Frequently Asked Questions
- What is the AZTEC token used for?
AZTEC is used for staking by network sequencers to participate in block production, voting on governance proposals, and paying transaction fees on the Aztec Network. Sequencers must stake a minimum amount of AZTEC to be eligible to produce blocks.
- Is AZTEC an ERC-20 token?
Yes, AZTEC is issued as an ERC-20 token on the Ethereum blockchain. Its contract address is 0xA27EC0006e59f245217Ff08CD52A7E8b169E62D2.
- What makes Aztec Network different from other Layer 2 solutions?

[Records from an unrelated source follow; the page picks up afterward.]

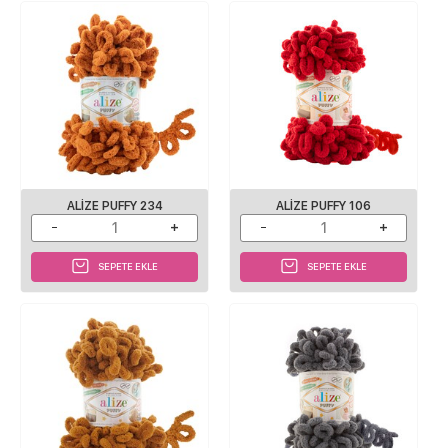
ALIZE PUFFY 234
ALIZE PUFFY 106
SEPETE EKLE
SEPETE EKLE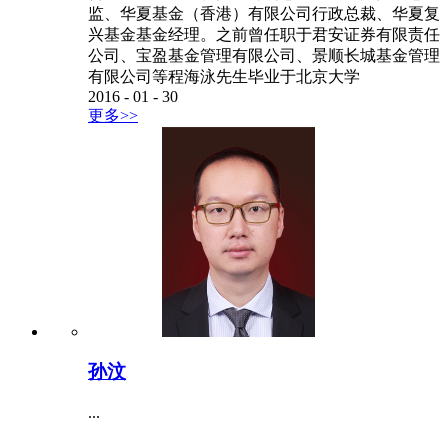
监、华夏基金（香港）有限公司行政总裁、华夏复
兴基金基金经理。之前曾任职于君安证券有限责任
公司、宝盈基金管理有限公司、景顺长城基金管理
有限公司等程海泳先生毕业于北京大学
2016
-
01
-
30
更多>>
孙汶
...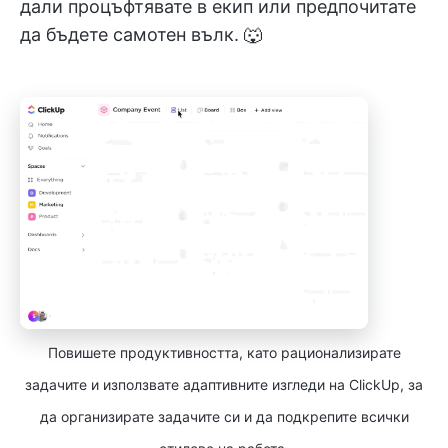
дали процъфтявате в екип или предпочитате
да бъдете самотен вълк. 🐺
Повишете продуктивността, като рационализирате
задачите и използвате адаптивните изгледи на ClickUp, за
да организирате задачите си и да подкрепите всички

Unlike most Layer 2 solutions that only improve speed and cost, Aztec adds programmable privacy through zero-knowledge proofs. Developers can build smart contracts where transaction data, balances, and logic remain confidential to uninvolved parties.
- What zero-knowledge technology does Aztec use?
Aztec uses zkSNARK proofs and its own PLONK proving mechanism to validate transactions without revealing their contents. Proofs are submitted to Ethereum for final settlement, preserving Ethereum's security guarantees.
- What is the Noir programming language?
Noir is a custom programming language developed by Aztec for writing privacy-preserving smart contracts. It allows developers to define which parts of a contract's state and logic should be public or kept confidential.
- What is the dual state model in Aztec?
Aztec supports two types of state in a single transaction: public state (visible to everyone, similar to standard Ethereum) and private state (encrypted Notes that never leave the user's device). Developers can mix both in one smart contract.
- Who governs the Aztec Network?
Governance is managed by AZTEC token holders, who vote on protocol upgrades, parameter changes, and token unlock schedules. The Aztec Foundation oversees initial operations, with the goal of progressively decentralizing control to the community.
- What are the main risks of using or holding AZTEC?
Key risks include the network's early-stage development, potential regulatory scrutiny of privacy protocols, smart contract vulnerabilities, and the risk of governance or staking power becoming too concentrated in a small number of participants.